Top of MATERIALS PROVIDED
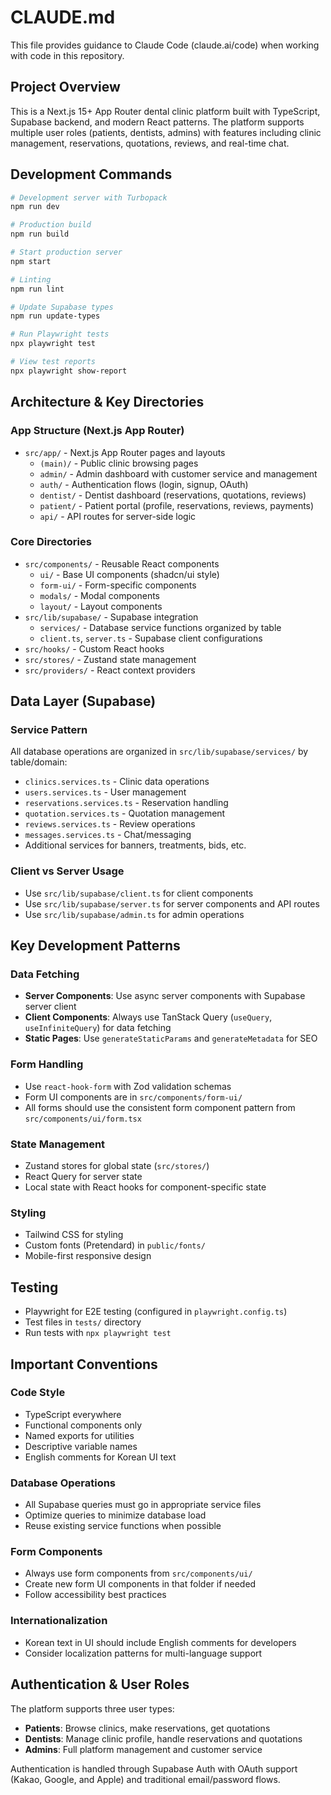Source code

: # CLAUDE.md

This file provides guidance to Claude Code (claude.ai/code) when working with code in this repository.

## Project Overview

This is a Next.js 15+ App Router dental clinic platform built with TypeScript, Supabase backend, and modern React patterns. The platform supports multiple user roles (patients, dentists, admins) with features including clinic management, reservations, quotations, reviews, and real-time chat.

## Development Commands

```bash
# Development server with Turbopack
npm run dev

# Production build
npm run build

# Start production server
npm start

# Linting
npm run lint

# Update Supabase types
npm run update-types

# Run Playwright tests
npx playwright test

# View test reports
npx playwright show-report
```

## Architecture & Key Directories

### App Structure (Next.js App Router)

- `src/app/` - Next.js App Router pages and layouts
  - `(main)/` - Public clinic browsing pages
  - `admin/` - Admin dashboard with customer service and management
  - `auth/` - Authentication flows (login, signup, OAuth)
  - `dentist/` - Dentist dashboard (reservations, quotations, reviews)
  - `patient/` - Patient portal (profile, reservations, reviews, payments)
  - `api/` - API routes for server-side logic

### Core Directories

- `src/components/` - Reusable React components
  - `ui/` - Base UI components (shadcn/ui style)
  - `form-ui/` - Form-specific components
  - `modals/` - Modal components
  - `layout/` - Layout components
- `src/lib/supabase/` - Supabase integration
  - `services/` - Database service functions organized by table
  - `client.ts`, `server.ts` - Supabase client configurations
- `src/hooks/` - Custom React hooks
- `src/stores/` - Zustand state management
- `src/providers/` - React context providers

## Data Layer (Supabase)

### Service Pattern

All database operations are organized in `src/lib/supabase/services/` by table/domain:

- `clinics.services.ts` - Clinic data operations
- `users.services.ts` - User management
- `reservations.services.ts` - Reservation handling
- `quotation.services.ts` - Quotation management
- `reviews.services.ts` - Review operations
- `messages.services.ts` - Chat/messaging
- Additional services for banners, treatments, bids, etc.

### Client vs Server Usage

- Use `src/lib/supabase/client.ts` for client components
- Use `src/lib/supabase/server.ts` for server components and API routes
- Use `src/lib/supabase/admin.ts` for admin operations

## Key Development Patterns

### Data Fetching

- **Server Components**: Use async server components with Supabase server client
- **Client Components**: Always use TanStack Query (`useQuery`, `useInfiniteQuery`) for data fetching
- **Static Pages**: Use `generateStaticParams` and `generateMetadata` for SEO

### Form Handling

- Use `react-hook-form` with Zod validation schemas
- Form UI components are in `src/components/form-ui/`
- All forms should use the consistent form component pattern from `src/components/ui/form.tsx`

### State Management

- Zustand stores for global state (`src/stores/`)
- React Query for server state
- Local state with React hooks for component-specific state

### Styling

- Tailwind CSS for styling
- Custom fonts (Pretendard) in `public/fonts/`
- Mobile-first responsive design

## Testing

- Playwright for E2E testing (configured in `playwright.config.ts`)
- Test files in `tests/` directory
- Run tests with `npx playwright test`

## Important Conventions

### Code Style

- TypeScript everywhere
- Functional components only
- Named exports for utilities
- Descriptive variable names
- English comments for Korean UI text

### Database Operations

- All Supabase queries must go in appropriate service files
- Optimize queries to minimize database load
- Reuse existing service functions when possible

### Form Components

- Always use form components from `src/components/ui/`
- Create new form UI components in that folder if needed
- Follow accessibility best practices

### Internationalization

- Korean text in UI should include English comments for developers
- Consider localization patterns for multi-language support

## Authentication & User Roles

The platform supports three user types:

- **Patients**: Browse clinics, make reservations, get quotations
- **Dentists**: Manage clinic profile, handle reservations and quotations
- **Admins**: Full platform management and customer service

Authentication is handled through Supabase Auth with OAuth support (Kakao, Google, and Apple) and traditional email/password flows.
Bottom of MATERIALS PROVIDED
» **PROBLEM STATEMENT**: With images omitted, output the data exactly as given.

» **COMPLETED EXERCISE**:
Source code

: # CLAUDE.md

This file provides guidance to Claude Code (claude.ai/code) when working with code in this repository.

## Project Overview

This is a Next.js 15+ App Router dental clinic platform built with TypeScript, Supabase backend, and modern React patterns. The platform supports multiple user roles (patients, dentists, admins) with features including clinic management, reservations, quotations, reviews, and real-time chat.

## Development Commands

```bash
# Development server with Turbopack
npm run dev

# Production build
npm run build

# Start production server
npm start

# Linting
npm run lint

# Update Supabase types
npm run update-types

# Run Playwright tests
npx playwright test

# View test reports
npx playwright show-report
```

## Architecture & Key Directories

### App Structure (Next.js App Router)

- `src/app/` - Next.js App Router pages and layouts
  - `(main)/` - Public clinic browsing pages
  - `admin/` - Admin dashboard with customer service and management
  - `auth/` - Authentication flows (login, signup, OAuth)
  - `dentist/` - Dentist dashboard (reservations, quotations, reviews)
  - `patient/` - Patient portal (profile, reservations, reviews, payments)
  - `api/` - API routes for server-side logic

### Core Directories

- `src/components/` - Reusable React components
  - `ui/` - Base UI components (shadcn/ui style)
  - `form-ui/` - Form-specific components
  - `modals/` - Modal components
  - `layout/` - Layout components
- `src/lib/supabase/` - Supabase integration
  - `services/` - Database service functions organized by table
  - `client.ts`, `server.ts` - Supabase client configurations
- `src/hooks/` - Custom React hooks
- `src/stores/` - Zustand state management
- `src/providers/` - React context providers

## Data Layer (Supabase)

### Service Pattern

All database operations are organized in `src/lib/supabase/services/` by table/domain:

- `clinics.services.ts` - Clinic data operations
- `users.services.ts` - User management
- `reservations.services.ts` - Reservation handling
- `quotation.services.ts` - Quotation management
- `reviews.services.ts` - Review operations
- `messages.services.ts` - Chat/messaging
- Additional services for banners, treatments, bids, etc.

### Client vs Server Usage

- Use `src/lib/supabase/client.ts` for client components
- Use `src/lib/supabase/server.ts` for server components and API routes
- Use `src/lib/supabase/admin.ts` for admin operations

## Key Development Patterns

### Data Fetching

- **Server Components**: Use async server components with Supabase server client
- **Client Components**: Always use TanStack Query (`useQuery`, `useInfiniteQuery`) for data fetching
- **Static Pages**: Use `generateStaticParams` and `generateMetadata` for SEO

### Form Handling

- Use `react-hook-form` with Zod validation schemas
- Form UI components are in `src/components/form-ui/`
- All forms should use the consistent form component pattern from `src/components/ui/form.tsx`

### State Management

- Zustand stores for global state (`src/stores/`)
- React Query for server state
- Local state with React hooks for component-specific state

### Styling

- Tailwind CSS for styling
- Custom fonts (Pretendard) in `public/fonts/`
- Mobile-first responsive design

## Testing

- Playwright for E2E testing (configured in `playwright.config.ts`)
- Test files in `tests/` directory
- Run tests with `npx playwright test`

## Important Conventions

### Code Style

- TypeScript everywhere
- Functional components only
- Named exports for utilities
- Descriptive variable names
- English comments for Korean UI text

### Database Operations

- All Supabase queries must go in appropriate service files
- Optimize queries to minimize database load
- Reuse existing service functions when possible

### Form Components

- Always use form components from `src/components/ui/`
- Create new form UI components in that folder if needed
- Follow accessibility best practices

### Internationalization

- Korean text in UI should include English comments for developers
- Consider localization patterns for multi-language support

## Authentication & User Roles

The platform supports three user types:

- **Patients**: Browse clinics, make reservations, get quotations
- **Dentists**: Manage clinic profile, handle reservations and quotations
- **Admins**: Full platform management and customer service

Authentication is handled through Supabase Auth with OAuth support (Kakao, Google, and Apple) and traditional email/password flows.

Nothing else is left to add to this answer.